I voted 1-2, becuse that would give a a 6 inch or smaller group at 300. this vote is tempered by the fact that I know I can shoot atleast that good. A sub 6 inch group keeps me in the vitals of Carolina swamp bucks as long as I do my part.
 
I am not a long range rifleman by any stretch, but I know guys who are. Just because I can't make a shot I don't assume that nobody else can.

The problem is that even very good shooters can't make those shots every time, in the field. It's not the same as sitting on a bench at the rifle range. There are little variables like range estimation and wind and temperature and the fact they aren't carrying a bench rest around that can throw them off.

Consider that a 5 mph wind will drift a standard hunting velocity bullet 10 inches or so at 500 yards. Your bullet drop is going to be in the neighborhood of 50 inches. Is the deer at 450 yards or 550 yards? The difference in bullet drop might be 20 inches or more. Even with a range finder, you may not have a hard object close enough to do more than guess. Is the wind really 5 mph or is it 7 mph? Is the wind here, the same as it is across the canyon where the deer is? Does the direction of the wind change?

Get any of that wrong and it's just one more gut-shot or three legged deer left to hobble off and die miles away.

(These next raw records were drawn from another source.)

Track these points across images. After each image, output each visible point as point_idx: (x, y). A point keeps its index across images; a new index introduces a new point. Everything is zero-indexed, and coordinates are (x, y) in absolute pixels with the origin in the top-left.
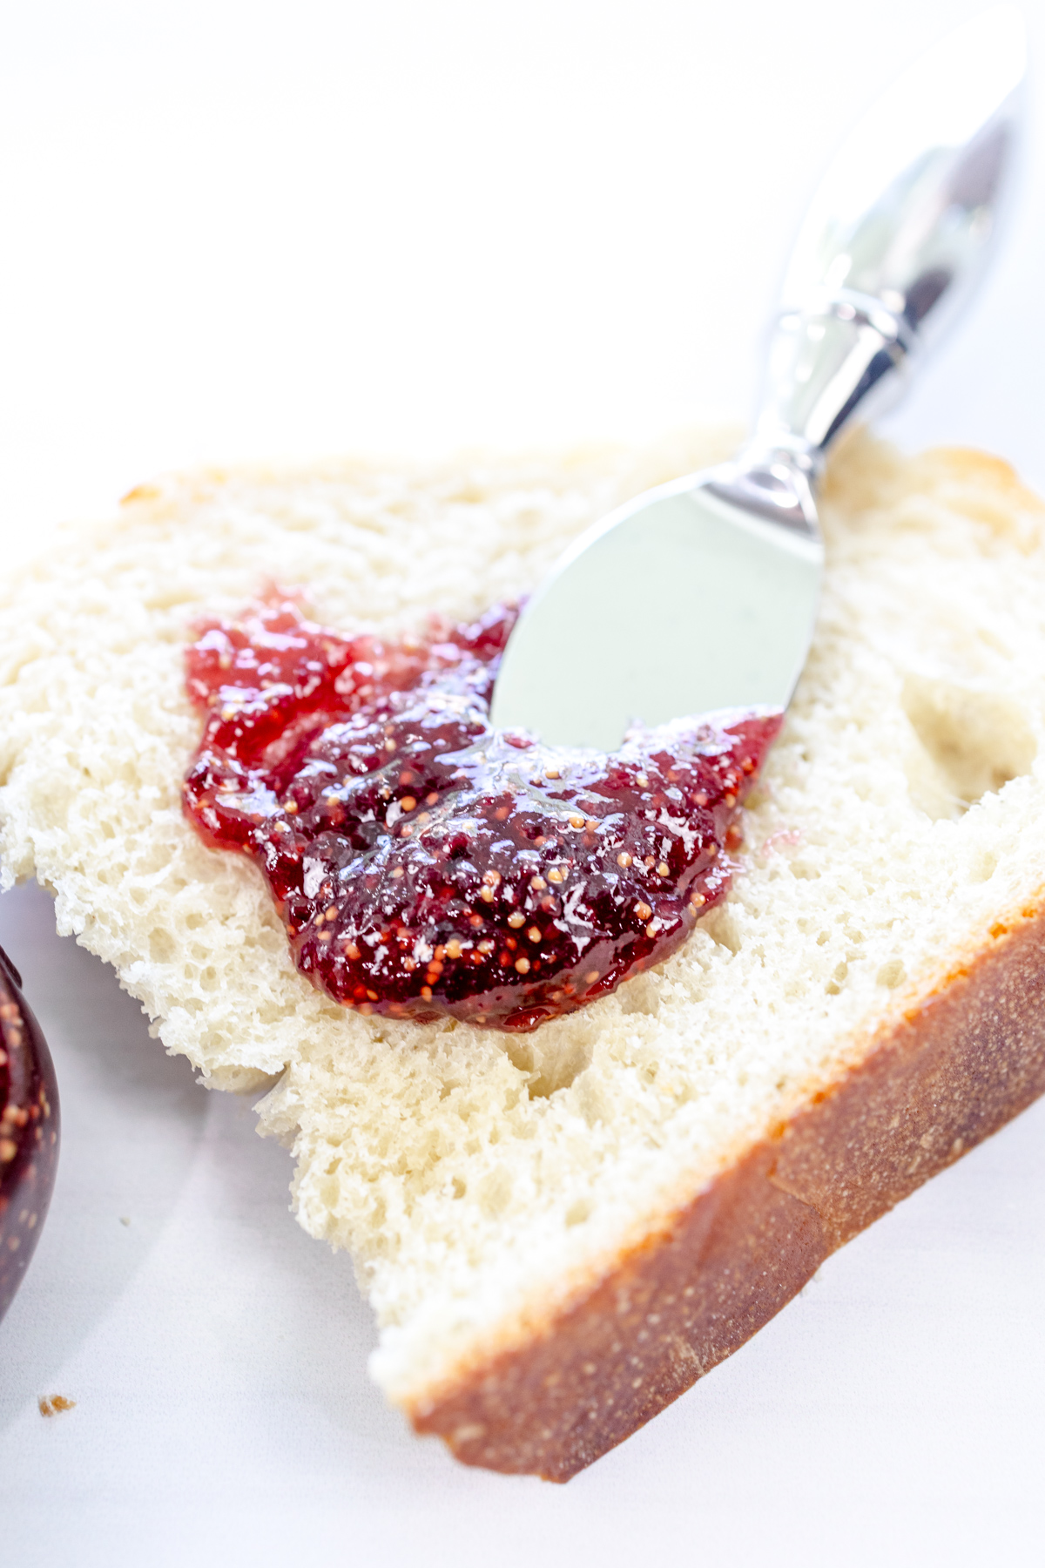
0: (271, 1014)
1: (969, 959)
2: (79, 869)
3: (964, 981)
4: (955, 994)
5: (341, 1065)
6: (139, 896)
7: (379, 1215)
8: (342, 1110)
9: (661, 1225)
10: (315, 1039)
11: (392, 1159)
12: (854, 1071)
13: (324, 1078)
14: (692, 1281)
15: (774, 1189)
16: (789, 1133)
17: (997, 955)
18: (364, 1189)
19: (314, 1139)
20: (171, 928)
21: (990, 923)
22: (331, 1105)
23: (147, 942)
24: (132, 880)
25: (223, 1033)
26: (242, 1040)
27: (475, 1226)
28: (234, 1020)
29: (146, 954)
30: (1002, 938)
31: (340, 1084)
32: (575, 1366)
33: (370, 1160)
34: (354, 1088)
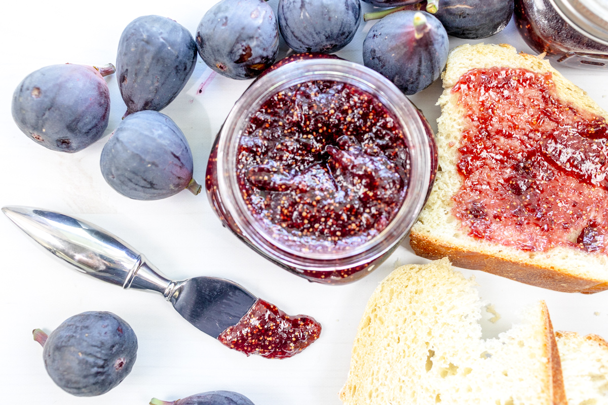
0: (451, 162)
1: (543, 267)
2: (449, 114)
3: (540, 268)
4: (536, 268)
5: (451, 179)
6: (453, 126)
7: (433, 204)
8: (445, 185)
9: (465, 250)
10: (453, 173)
11: (443, 199)
12: (511, 261)
13: (447, 178)
14: (460, 257)
15: (484, 260)
16: (493, 258)
17: (548, 270)
18: (436, 199)
19: (437, 184)
20: (452, 136)
21: (553, 266)
22: (444, 183)
23: (446, 134)
24: (454, 123)
25: (443, 158)
26: (444, 161)
27: (444, 221)
28: (446, 158)
29: (445, 135)
30: (552, 269)
31: (448, 182)
32: (435, 249)
33: (441, 196)
34: (450, 185)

If the guy is a trained military sniper then yeah, I think he can safely score 10 for 10 in the field at 500 yards. But the average guy who sits at a bench rest and rings the 500 yard gong at the range, shouldn't be trying to do the same thing on live animals.
 
The problem is that even very good shooters can't make those shots every time, in the field. It's not the same as sitting on a bench at the rifle range. There are little variables like range estimation and wind and temperature and the fact they aren't carrying a bench rest around that can throw them off.

Consider that a 5 mph wind will drift a standard hunting velocity bullet 10 inches or so at 500 yards. Your bullet drop is going to be in the neighborhood of 50 inches. Is the deer at 450 yards or 550 yards? The difference in bullet drop might be 20 inches or more. Even with a range finder, you may not have a hard object close enough to do more than guess. Is the wind really 5 mph or is it 7 mph? Is the wind here, the same as it is across the canyon where the deer is? Does the direction of the wind change?

Get any of that wrong and it's just one more gut-shot or three legged deer left to hobble off and die miles away.

If the guy is a trained military sniper then yeah, I think he can safely score 10 for 10 in the field at 500 yards. But the average guy who sits at a bench rest and rings the 500 yard gong at the range, shouldn't be trying to do the same thing on live animals.



We have had this discussion umpteen times on this forum just since I have been here.

My take is that if you have ten shooters you have ten different capabilities. Most of the guys I hunt with have been hunting for decades and know exactly what they can and can't do.
I am not going to judge what anybody else can do.
 
I am not going to judge what anybody else can do.

I will. I live in and hunt in pretty much treeless open country and I've seen the results all too often. Other than for bragging, there's simply no reason to take those long shots. Just get closer and take that shot inside 250 yards, or whatever the MPBR of your rifle is.
 
2nd is to eliminate or reduce the chase or search for it, when it drops. The ideal is to drop it where it's shot, slightly uphill from the road where my truck is.

I was talking to my dad after he had just taken a nice buck one day he had been watching for over 30 minutes. When I asked why he did not shoot him sooner her answered " He was walking up hill toward the Jeep and I felt the father he walked the less I was going to have to drag him".